One interview the authors conducted is quite illustrative in this regard:
I think it’s possible for a woman to become a mirob although it is considered to be a man’s job. Male mirobs, who worked previously, had difficulties communicating with women water recipients. In the absence of a male representative, a male mirob would not be able to enter a house with only women or shout at a woman in case of a turn violation or water theft, neither could he fine her nor restrict her off-take. A woman mirob is in a better position to be strict and shout at the women who do not fulfill the irrigation turn rules and do not pay for water.
Paradoxically, holding to a gendered tradition (separation of the sexes) has paved the way for the entry of women into a male-dominated field.
As the authors conclude, “economic and social transition as well as structural changes led to the erosion of traditional roles.” The informality of the work taken up by women is “essential” because of the flexibility it offers — allowing women to mesh their existing responsibilities with additional work.

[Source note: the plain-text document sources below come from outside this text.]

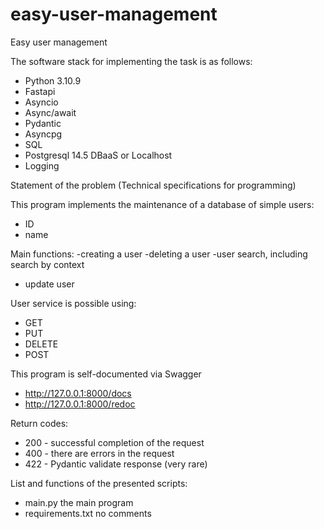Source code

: # easy-user-management
Easy user management

The software stack for implementing the task is as follows:
- Python 3.10.9 
- Fastapi
- Asyncio
- Async/await
- Pydantic
- Asyncpg
- SQL
- Postgresql 14.5  DBaaS  or Localhost
- Logging

Statement of the problem (Technical specifications for programming)

This program implements the maintenance of a database of simple users:
- ID
- name

Main functions:
-creating a user
-deleting a user
-user search, including search by context
- update user
 
User service is possible using:
- GET
- PUT
- DELETE
- POST

This program is self-documented via Swagger
- http://127.0.0.1:8000/docs
- http://127.0.0.1:8000/redoc

Return codes:
- 200 - successful completion of the request
- 400 - there are errors in the request
- 422 - Pydantic validate response (very rare)

List and functions of the presented scripts:

- main.py       the main program
- requirements.txt no comments

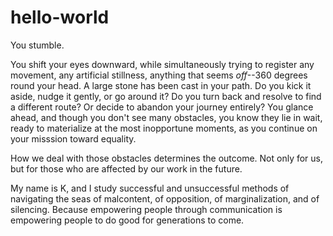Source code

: # hello-world

You stumble.

You shift your eyes downward, while simultaneously trying to register any movement, any artificial stillness, anything that seems <i>off</i>--360 degrees round your head. A large stone has been cast in your path. Do you kick it aside, nudge it gently, or go around it? Do you turn back and resolve to find a different route? Or decide to abandon your journey entirely? You glance ahead, and though you don't see many obstacles, you know they lie in wait, ready to materialize at the most inopportune moments, as you continue on your misssion toward equality.

How we deal with those obstacles determines the outcome. Not only for us, but for those who are affected by our work in the future.

My name is K, and I study successful and unsuccessful methods of navigating the seas of malcontent, of opposition, of marginalization, and of silencing. Because empowering people through communication is empowering people to do good for generations to come.
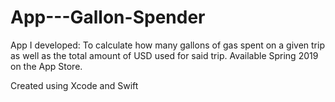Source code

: # App---Gallon-Spender
App I developed: To calculate how many gallons of gas spent on a given trip as well as the total amount of USD used for said trip. Available Spring 2019 on the App Store. 


Created using Xcode and Swift

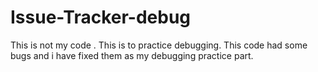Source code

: # Issue-Tracker-debug
This is not my code . This is to practice debugging. This code had some bugs and i have fixed them as my debugging practice part.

Informal positions, however, are subject to “low protection, security, and earnings.”
Women’s wages are about 65 percent lower than men’s in Tajikistan, an astounding gap.
At the same time, despite these downsides and risks, the authors write that “increased participation in the labor force is a sign of their entrance into a wider spectrum of labor opportunities as well as greater sensitivities to economic, social, and political events and the growth of their decision-making power.”
The implications of the paper for Tajikistan worth examining in light of its decline in remittances. In 2016, remittances to Tajikistan dropped in part due to Russia’s economic downturn and adjustment to lower oil prices and sanctions. While the World Bank expects remittances to the Central Asia region to rise in 2017, Tajikistan may not benefit as greatly as neighboring Kyrgyzstan which has overtaken Tajikistan as the region’s top receiver of remittances. Kyrgyzstan is a member of the Eurasian Economic Union (EEU), which provides its citizens easier access to Russia than those of Tajikistan, which is not a member. Some have suggested this pressure will motivate Dushanbe to join the EEU.
If migrating for work is no longer an attractive option and agricultural jobs, now filled by women, remain lowly paid in Tajikistan — where will rural Tajik men make money to support their families? Should Tajik men return to the agricultural sector, what happens to the women now filling those jobs? Are the changes to gender norms in Tajikistan lasting or merely circumstantial?